Leading city legislators, including the City Council speaker, Christine C. Quinn, and the head of the city's largest police union said they were alarmed by the decision, warning that any further depletion of police officers' ranks could erode recent gains in crime fighting. The department's head count is now 34,525 officers, about 6,000 fewer officers than at the peak of departmental staffing, in 2000.

Patrick J. Lynch, the president of the Patrolmen's Benevolent Association, called the move — which he referred to as a "cancellation" of this month's class — "a bad decision that will compound the existing staffing problem, compromise public safety and put our police officers at greater risk."

But Stu Loeser, a spokesman for Mayor Michael R. Bloomberg, said the administration was merely shifting the April class to July, when 900 police recruits were already expected to be hired. Mr. Loeser said the city would "do a combined class then." He said everyone eligible to be hired in April would be eligible in July, after the start of the next fiscal year.

Mr. Loeser said that the final July enrollment, whether 1,450 or some other number, would be determined through the city's budget process.

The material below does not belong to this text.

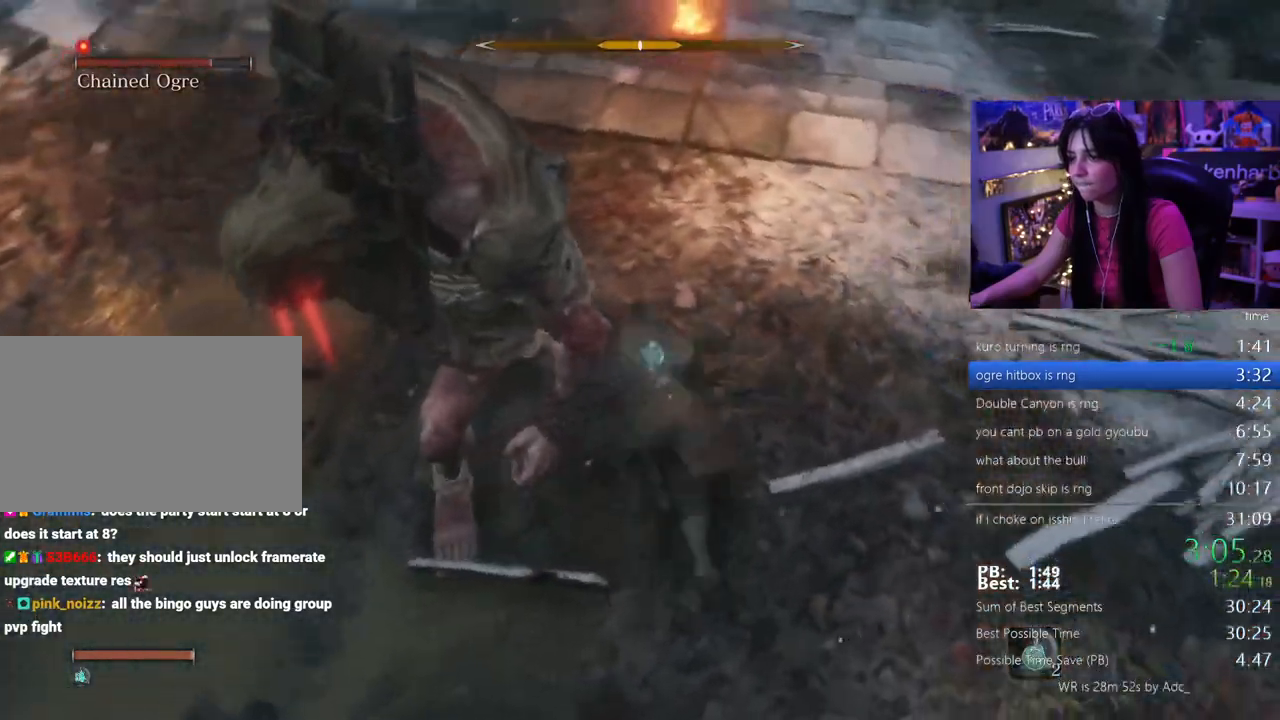
{"keys": ["w"], "events": []}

Councilman Peter F. Vallone Jr. of Queens, chairman of the Council's public safety committee, said that each month that passed without the swearing in of recruits meant a loss in head count because officers were retiring. The class scheduled to start this month was already postponed; it had been set to begin in January, he said.

"And by the time any cadets hired in July get onto the streets, it will be January 2012," Mr. Vallone said. "And as every month goes by, we lose over a hundred officers to attrition."

Paul J. Browne, the department's chief spokesman, said that "in adjusting to the tough fiscal reality," the force had managed to oversee reductions in murder and overall crime, as measured in seven categories, through the first three and a half months of the year.

"We'll continue to fight crime with what we have," Mr. Browne said.